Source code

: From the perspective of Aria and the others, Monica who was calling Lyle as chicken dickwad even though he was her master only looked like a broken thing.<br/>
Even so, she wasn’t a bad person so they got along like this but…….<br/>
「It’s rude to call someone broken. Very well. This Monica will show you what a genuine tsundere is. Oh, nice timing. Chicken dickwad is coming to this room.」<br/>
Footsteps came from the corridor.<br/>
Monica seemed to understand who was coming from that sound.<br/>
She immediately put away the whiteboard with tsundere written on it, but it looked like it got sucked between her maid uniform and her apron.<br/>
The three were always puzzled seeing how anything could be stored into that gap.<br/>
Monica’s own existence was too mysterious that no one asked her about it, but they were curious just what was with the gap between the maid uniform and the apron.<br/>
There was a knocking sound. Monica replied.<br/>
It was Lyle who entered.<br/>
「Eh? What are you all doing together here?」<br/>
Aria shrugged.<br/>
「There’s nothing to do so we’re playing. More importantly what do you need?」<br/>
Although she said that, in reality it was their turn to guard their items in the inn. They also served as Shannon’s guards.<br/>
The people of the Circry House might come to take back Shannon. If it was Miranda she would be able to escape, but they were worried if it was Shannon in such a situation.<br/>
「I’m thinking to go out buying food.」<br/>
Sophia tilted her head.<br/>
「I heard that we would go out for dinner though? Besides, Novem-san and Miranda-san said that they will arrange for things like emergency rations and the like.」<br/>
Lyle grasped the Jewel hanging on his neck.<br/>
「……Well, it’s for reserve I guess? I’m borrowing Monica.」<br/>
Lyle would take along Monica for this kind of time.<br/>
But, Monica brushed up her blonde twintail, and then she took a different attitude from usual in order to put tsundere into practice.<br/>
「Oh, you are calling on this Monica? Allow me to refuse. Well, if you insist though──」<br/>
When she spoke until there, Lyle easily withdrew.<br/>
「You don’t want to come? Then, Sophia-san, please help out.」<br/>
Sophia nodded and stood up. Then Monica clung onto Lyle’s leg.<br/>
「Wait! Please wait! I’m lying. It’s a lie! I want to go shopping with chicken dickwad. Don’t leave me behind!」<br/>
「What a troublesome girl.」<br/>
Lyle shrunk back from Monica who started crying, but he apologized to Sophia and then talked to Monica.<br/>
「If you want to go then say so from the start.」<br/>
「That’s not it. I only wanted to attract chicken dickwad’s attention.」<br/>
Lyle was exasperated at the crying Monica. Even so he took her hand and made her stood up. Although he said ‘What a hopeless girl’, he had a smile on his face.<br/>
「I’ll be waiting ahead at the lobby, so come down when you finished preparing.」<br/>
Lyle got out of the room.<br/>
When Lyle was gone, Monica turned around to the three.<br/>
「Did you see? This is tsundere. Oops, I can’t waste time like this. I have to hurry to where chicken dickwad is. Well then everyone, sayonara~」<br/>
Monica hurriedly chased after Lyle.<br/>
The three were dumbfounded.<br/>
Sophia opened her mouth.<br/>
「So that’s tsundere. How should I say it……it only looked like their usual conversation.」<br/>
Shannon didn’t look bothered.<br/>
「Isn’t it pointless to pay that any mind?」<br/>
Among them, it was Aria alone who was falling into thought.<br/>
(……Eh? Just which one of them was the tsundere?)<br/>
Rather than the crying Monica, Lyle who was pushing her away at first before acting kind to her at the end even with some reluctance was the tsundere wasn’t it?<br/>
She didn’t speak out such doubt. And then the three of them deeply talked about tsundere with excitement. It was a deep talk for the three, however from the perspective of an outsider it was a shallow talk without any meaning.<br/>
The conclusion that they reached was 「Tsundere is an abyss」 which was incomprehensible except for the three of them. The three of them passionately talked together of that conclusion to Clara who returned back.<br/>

···

• What needs to be done: Can you turn every row above into a numbered list, skipping any blank lines?

• Solution for this exercise:
1. Source code
2. : From the perspective of Aria and the others, Monica who was calling Lyle as chicken dickwad even though he was her master only looked like a broken thing.<br/>
3. Even so, she wasn’t a bad person so they got along like this but…….<br/>
4. 「It’s rude to call someone broken. Very well. This Monica will show you what a genuine tsundere is. Oh, nice timing. Chicken dickwad is coming to this room.」<br/>
5. Footsteps came from the corridor.<br/>
6. Monica seemed to understand who was coming from that sound.<br/>
7. She immediately put away the whiteboard with tsundere written on it, but it looked like it got sucked between her maid uniform and her apron.<br/>
8. The three were always puzzled seeing how anything could be stored into that gap.<br/>
9. Monica’s own existence was too mysterious that no one asked her about it, but they were curious just what was with the gap between the maid uniform and the apron.<br/>
10. There was a knocking sound. Monica replied.<br/>
11. It was Lyle who entered.<br/>
12. 「Eh? What are you all doing together here?」<br/>
13. Aria shrugged.<br/>
14. 「There’s nothing to do so we’re playing. More importantly what do you need?」<br/>
15. Although she said that, in reality it was their turn to guard their items in the inn. They also served as Shannon’s guards.<br/>
16. The people of the Circry House might come to take back Shannon. If it was Miranda she would be able to escape, but they were worried if it was Shannon in such a situation.<br/>
17. 「I’m thinking to go out buying food.」<br/>
18. Sophia tilted her head.<br/>
19. 「I heard that we would go out for dinner though? Besides, Novem-san and Miranda-san said that they will arrange for things like emergency rations and the like.」<br/>
20. Lyle grasped the Jewel hanging on his neck.<br/>
21. 「……Well, it’s for reserve I guess? I’m borrowing Monica.」<br/>
22. Lyle would take along Monica for this kind of time.<br/>
23. But, Monica brushed up her blonde twintail, and then she took a different attitude from usual in order to put tsundere into practice.<br/>
24. 「Oh, you are calling on this Monica? Allow me to refuse. Well, if you insist though──」<br/>
25. When she spoke until there, Lyle easily withdrew.<br/>
26. 「You don’t want to come? Then, Sophia-san, please help out.」<br/>
27. Sophia nodded and stood up. Then Monica clung onto Lyle’s leg.<br/>
28. 「Wait! Please wait! I’m lying. It’s a lie! I want to go shopping with chicken dickwad. Don’t leave me behind!」<br/>
29. 「What a troublesome girl.」<br/>
30. Lyle shrunk back from Monica who started crying, but he apologized to Sophia and then talked to Monica.<br/>
31. 「If you want to go then say so from the start.」<br/>
32. 「That’s not it. I only wanted to attract chicken dickwad’s attention.」<br/>
33. Lyle was exasperated at the crying Monica. Even so he took her hand and made her stood up. Although he said ‘What a hopeless girl’, he had a smile on his face.<br/>
34. 「I’ll be waiting ahead at the lobby, so come down when you finished preparing.」<br/>
35. Lyle got out of the room.<br/>
36. When Lyle was gone, Monica turned around to the three.<br/>
37. 「Did you see? This is tsundere. Oops, I can’t waste time like this. I have to hurry to where chicken dickwad is. Well then everyone, sayonara~」<br/>
38. Monica hurriedly chased after Lyle.<br/>
39. The three were dumbfounded.<br/>
40. Sophia opened her mouth.<br/>
41. 「So that’s tsundere. How should I say it……it only looked like their usual conversation.」<br/>
42. Shannon didn’t look bothered.<br/>
43. 「Isn’t it pointless to pay that any mind?」<br/>
44. Among them, it was Aria alone who was falling into thought.<br/>
45. (……Eh? Just which one of them was the tsundere?)<br/>
46. Rather than the crying Monica, Lyle who was pushing her away at first before acting kind to her at the end even with some reluctance was the tsundere wasn’t it?<br/>
47. She didn’t speak out such doubt. And then the three of them deeply talked about tsundere with excitement. It was a deep talk for the three, however from the perspective of an outsider it was a shallow talk without any meaning.<br/>
48. The conclusion that they reached was 「Tsundere is an abyss」 which was incomprehensible except for the three of them. The three of them passionately talked together of that conclusion to Clara who returned back.<br/>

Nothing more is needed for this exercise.